- Flag Coat of arms
- Interactive map of Gmina Lubiewo
- Coordinates (Lubiewo): 53°28′1″N 18°1′6″E﻿ / ﻿53.46694°N 18.01833°E
- Country: Poland
- Voivodeship: Kuyavian-Pomeranian
- County: Tuchola
- Seat: Lubiewo

Area
- • Total: 162.8 km^{2} (62.9 sq mi)

Population (2006)
- • Total: 5,717
- • Density: 35.12/km^{2} (90.95/sq mi)

= Gmina Lubiewo =

Gmina Lubiewo is a rural gmina (administrative district) in Tuchola County, Kuyavian-Pomeranian Voivodeship, in north-central Poland. Its seat is the village of Lubiewo, which lies approximately 19 km south-east of Tuchola and 39 km north of Bydgoszcz.

The gmina covers an area of 162.8 km2, and as of 2006 its total population is 5,717.
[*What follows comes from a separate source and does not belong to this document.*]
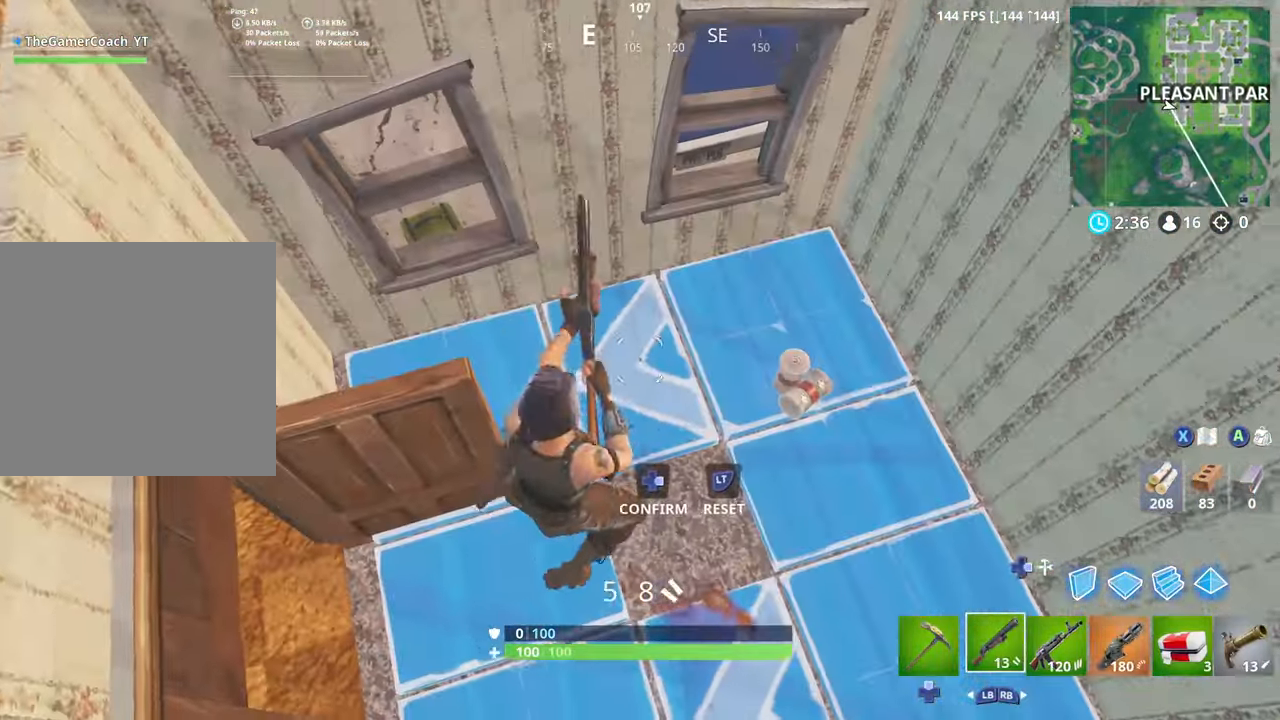
{"buttons": ["R2", "L3", "DPAD_RIGHT"], "left_stick": "down-right", "right_stick": "center", "events": [[50, "DPAD_LEFT", "up"], [116, "right_stick", "up"], [166, "right_stick", "up-left"], [183, "left_stick", "down-left"], [200, "DPAD_RIGHT", "down"], [316, "DPAD_RIGHT", "up"], [383, "L3", "down"], [400, "right_stick", "center"], [416, "DPAD_RIGHT", "down"], [450, "left_stick", "down-right"], [500, "R2", "down"]]}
The gmina contains part of the protected area called Tuchola Landscape Park.

==Villages==
Gmina Lubiewo contains the villages and settlements of Bruchniewo, Brukniewo, Bysław, Bysławek, Cierplewo, Klonowo, Koźliny, Lubiewice, Lubiewo, Minikowo, Płazowo, Sokole-Kuźnica, Sucha, Szumiąca, Szyszkówka, Teolog, Trutnowo, Wandowo, Wełpin, Wielonek and Zamrzenica.

==Neighbouring gminas==
Gmina Lubiewo is bordered by the gminas of Cekcyn, Gostycyn, Koronowo and Świekatowo.